Federal laws that absolve tech companies for hosting illegal content still require them to scrub illegal videos from the platform using a blend of algorithmic and human moderation. YouTube deploys a system known as Content ID to identify and remove straightforward violations involving copyrighted television, film, and music. But for videos depicting violence, murder, suicide, and other disturbing subjects, YouTube employs part-time human moderators to physically confirm the content of the videos. These people are often hired as contractors and do not have the same access to mental-health benefits as full-time Google employees. It’s unclear what types of psychological counseling part-time YouTube contractors receive under Wojcicki’s definition of “wellness benefits.”

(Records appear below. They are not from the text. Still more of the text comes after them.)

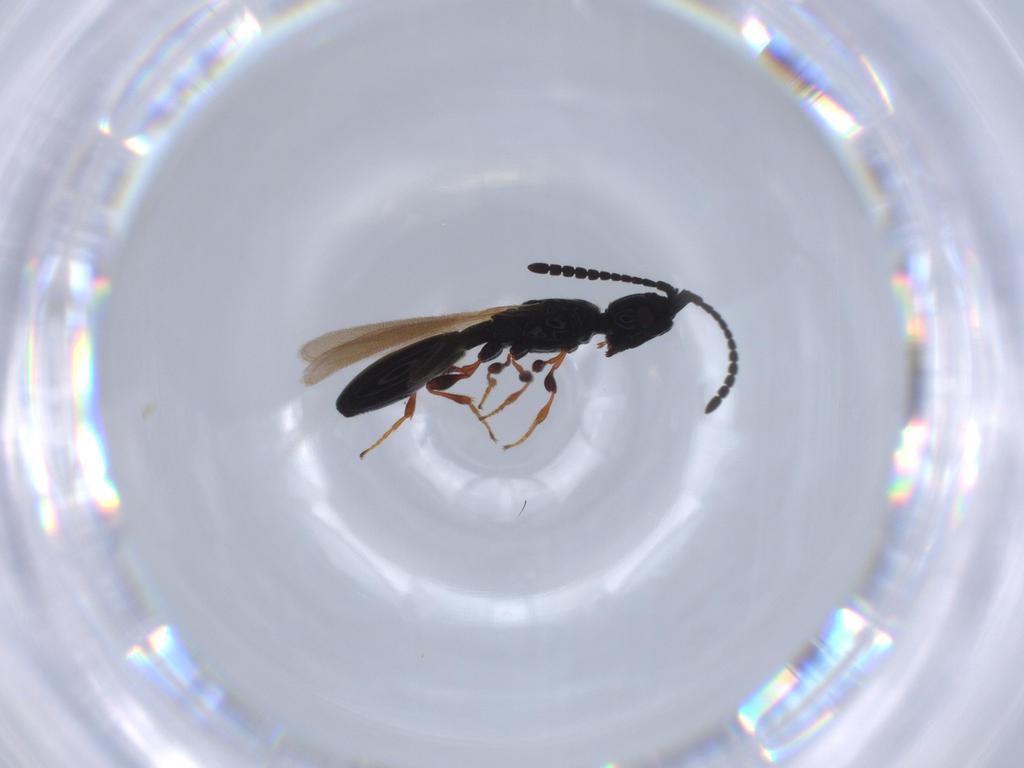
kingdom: Animalia
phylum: Arthropoda
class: Insecta
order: Hymenoptera
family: Diapriidae
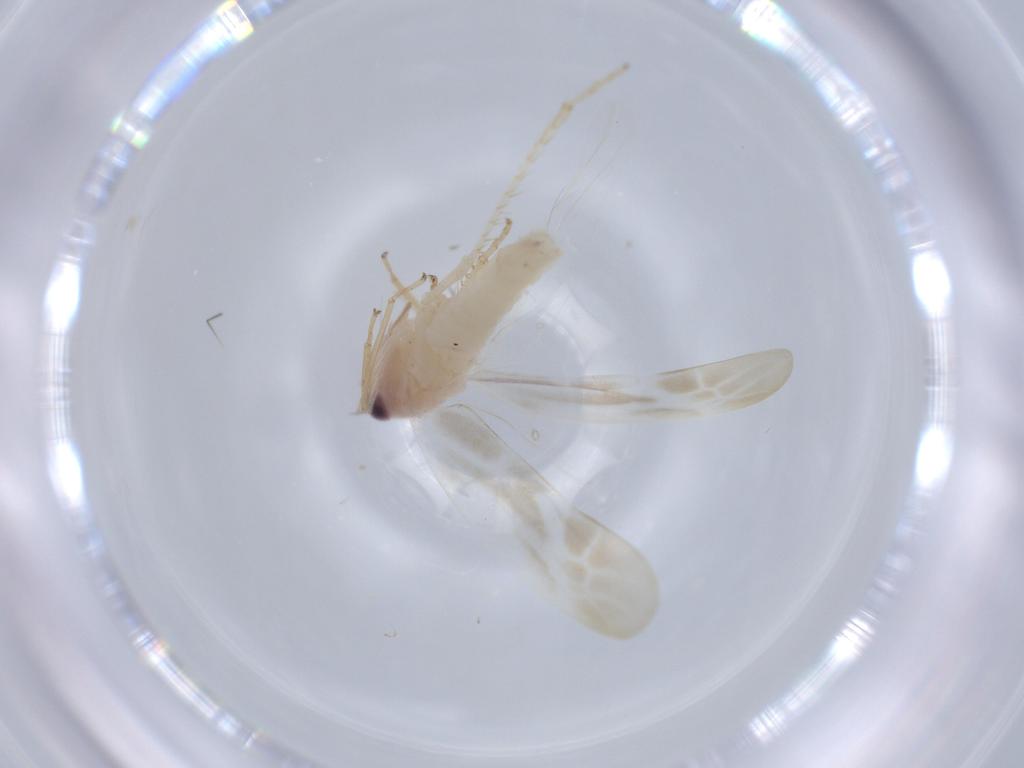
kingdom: Animalia
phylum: Arthropoda
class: Insecta
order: Hemiptera
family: Cicadellidae
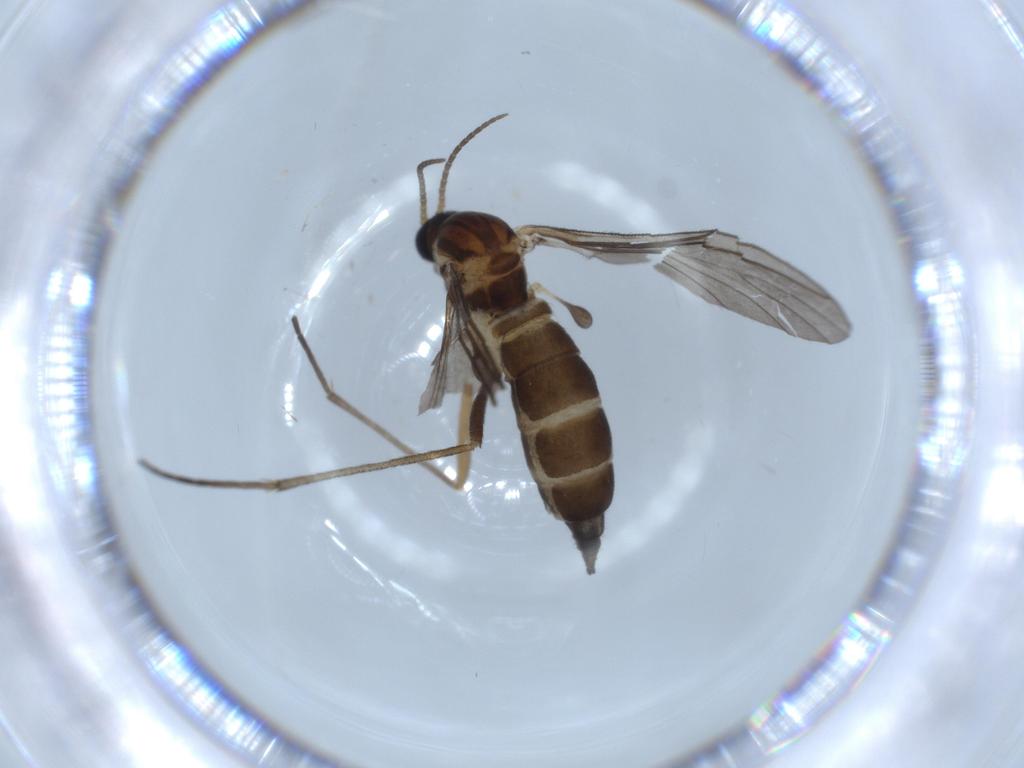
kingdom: Animalia
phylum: Arthropoda
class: Insecta
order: Diptera
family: Sciaridae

This problem may only intensify over the coming months, as YouTube has pledged to hire 10,000 people to address the limitations of its algorithms, a process Wojcicki said today was ongoing. The company has come under fire over the last 18 months or so for failing to address an increase in conspiracy theories, propaganda, fake news, and religious radicalization videos on its platfomr. YouTube’s flat-footed response led to a series of advertising boycotts, pushing Wojcicki and her team to begin taking the issue much more seriously by employing more human moderators.
This is why I can’t get down with calls for Facebook, YouTube, etc to increase moderation that don’t consider the human cost of exposing more low paid workers to trauma and extremely tedious labor. https://t.co/YkFEEAoAEa
— Adrian Chen (@AdrianChen) March 13, 2018
Meanwhile, YouTube continues to fall prey to controversy over its failure to catch obvious transgressions. This week, critics noted that Infowars conspiracy theory videos regarding the Austin home bombings floated to the top of YouTube search results, something the company said it could not immediately explain.
Now, it appears YouTube is grappling on a separate front with the psychological toll its solution to these problems takes on part-time workers. Wojcicki acknowledged that even four hours per day is still a lot. We’ve reached out to YouTube for clarification on how many hours its content moderators were previously asked to watch these types of videos, and we’ll update the story when we hear back.